◆ **What you have to do**: Go to the line with "TABLE 3 | Clinical" in the entries below and write out every line from there through the line with "Figure 3. Comparative", exactly and without pictures.

◆ **Input data**:
Start of Block
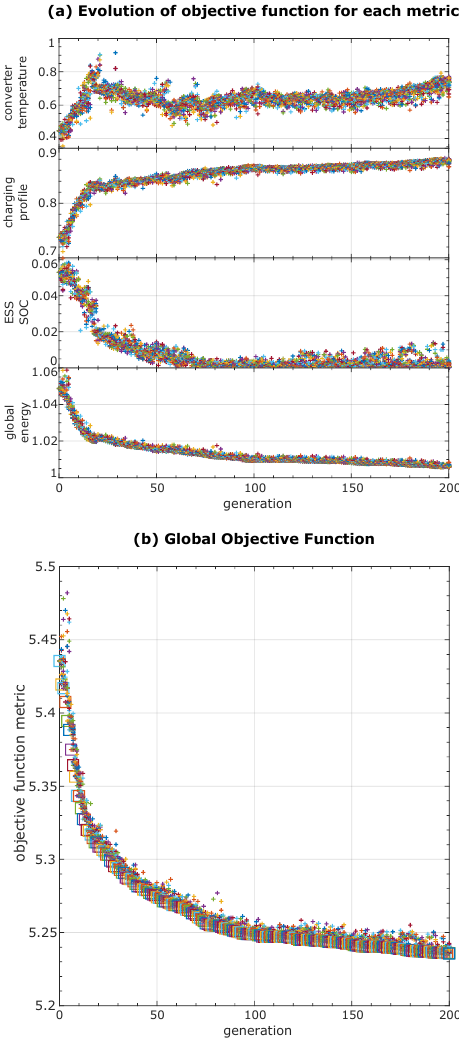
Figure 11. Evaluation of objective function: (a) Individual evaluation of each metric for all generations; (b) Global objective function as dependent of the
End of Block
Start of Block
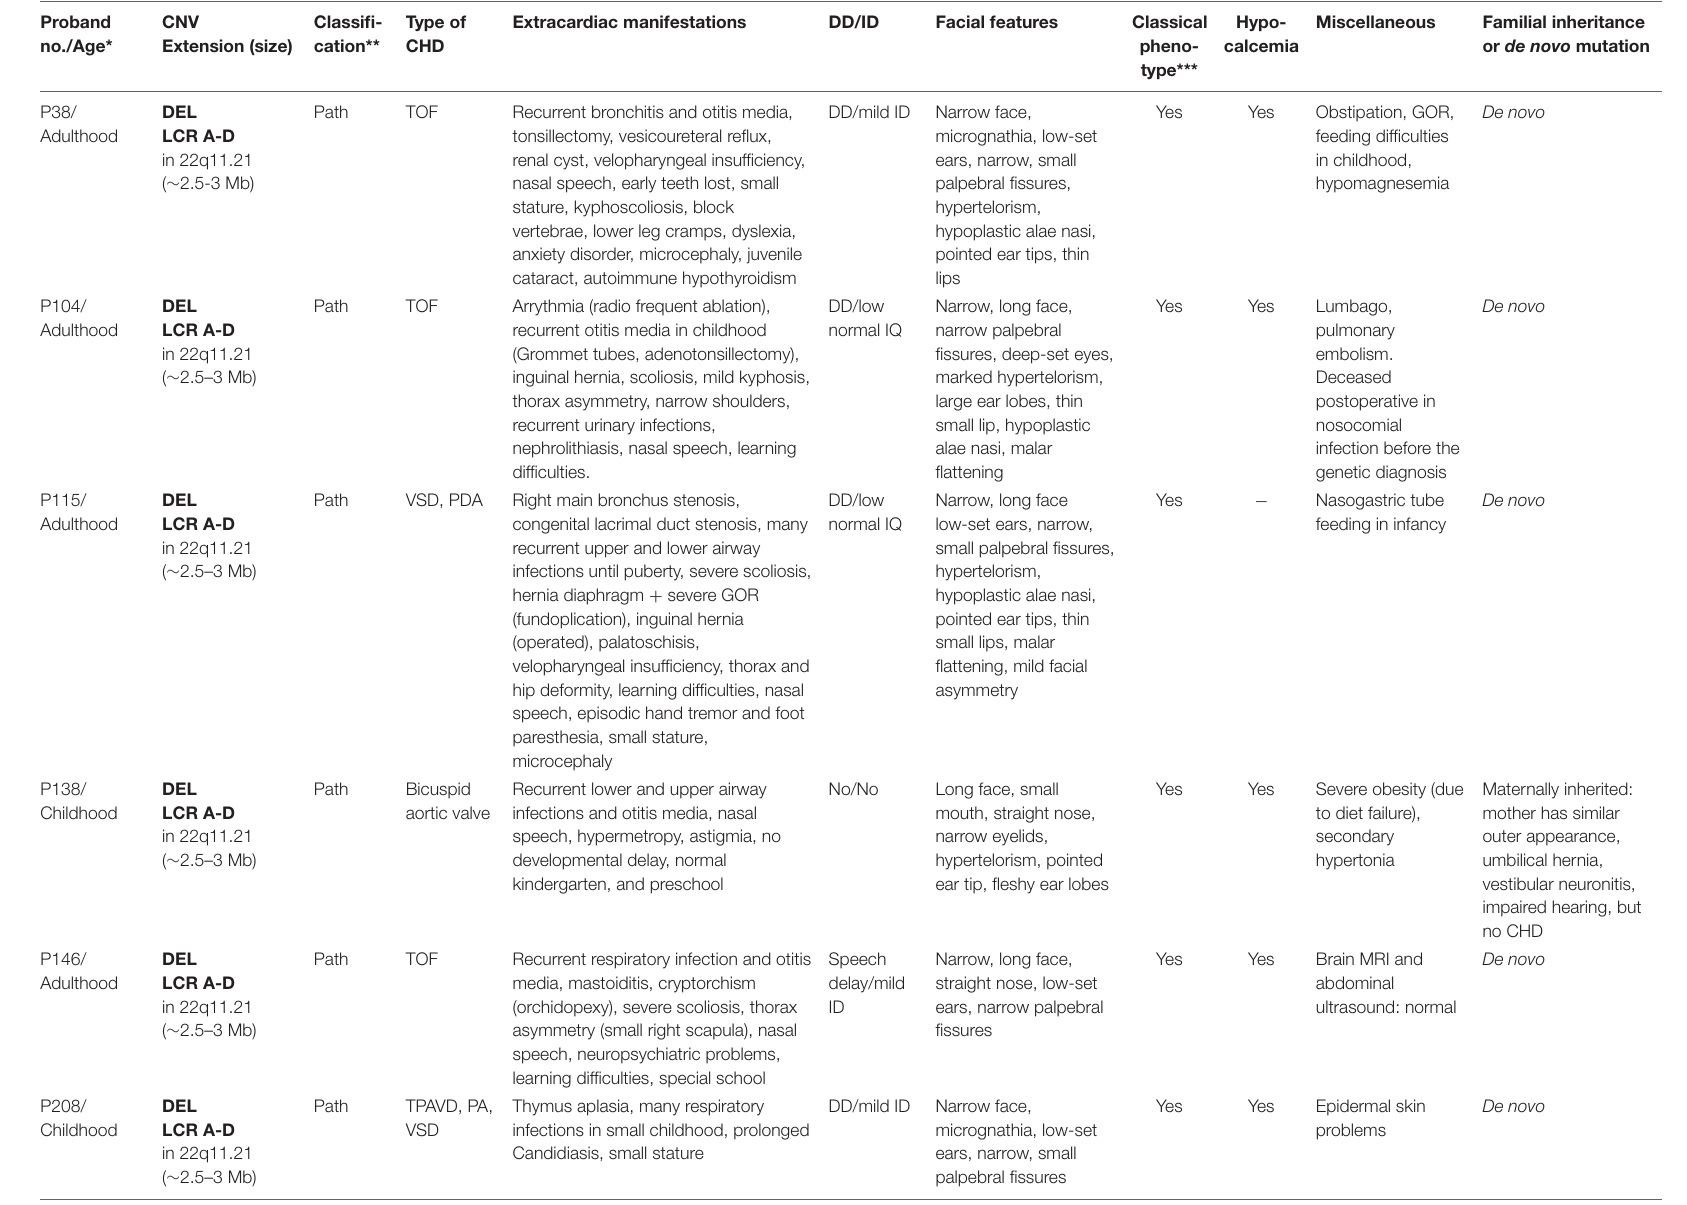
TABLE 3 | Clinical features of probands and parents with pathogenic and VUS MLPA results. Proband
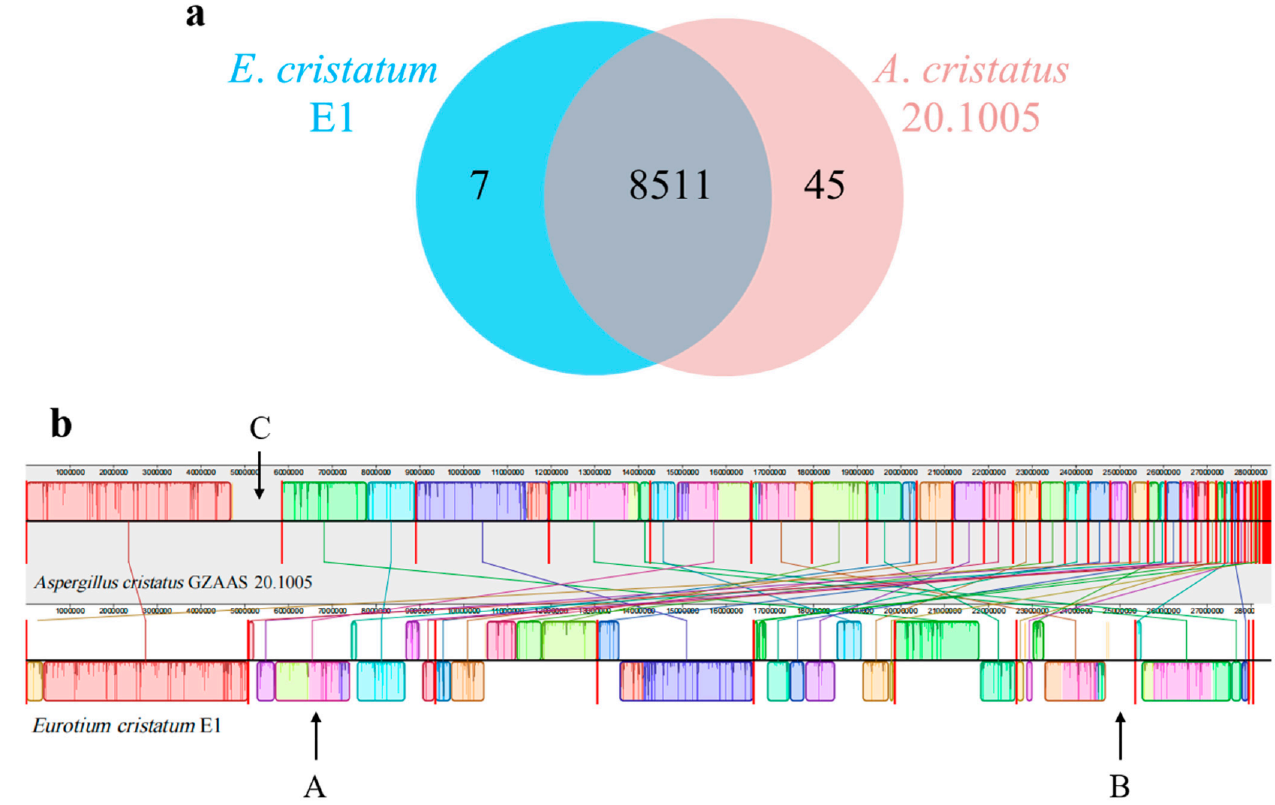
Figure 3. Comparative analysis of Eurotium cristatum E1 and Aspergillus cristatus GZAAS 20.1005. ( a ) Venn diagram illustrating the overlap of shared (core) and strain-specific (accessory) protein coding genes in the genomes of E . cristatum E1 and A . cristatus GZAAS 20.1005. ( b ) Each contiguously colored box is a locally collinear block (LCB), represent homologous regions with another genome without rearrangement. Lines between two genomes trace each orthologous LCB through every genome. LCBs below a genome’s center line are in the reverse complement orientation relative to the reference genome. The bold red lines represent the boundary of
End of Block
◆ **Solution to the problem**:
TABLE 3 | Clinical features of probands and parents with pathogenic and VUS MLPA results. Proband
Figure 3. Comparative analysis of Eurotium cristatum E1 and Aspergillus cristatus GZAAS 20.1005. ( a ) Venn diagram illustrating the overlap of shared (core) and strain-specific (accessory) protein coding genes in the genomes of E . cristatum E1 and A . cristatus GZAAS 20.1005. ( b ) Each contiguously colored box is a locally collinear block (LCB), represent homologous regions with another genome without rearrangement. Lines between two genomes trace each orthologous LCB through every genome. LCBs below a genome’s center line are in the reverse complement orientation relative to the reference genome. The bold red lines represent the boundary of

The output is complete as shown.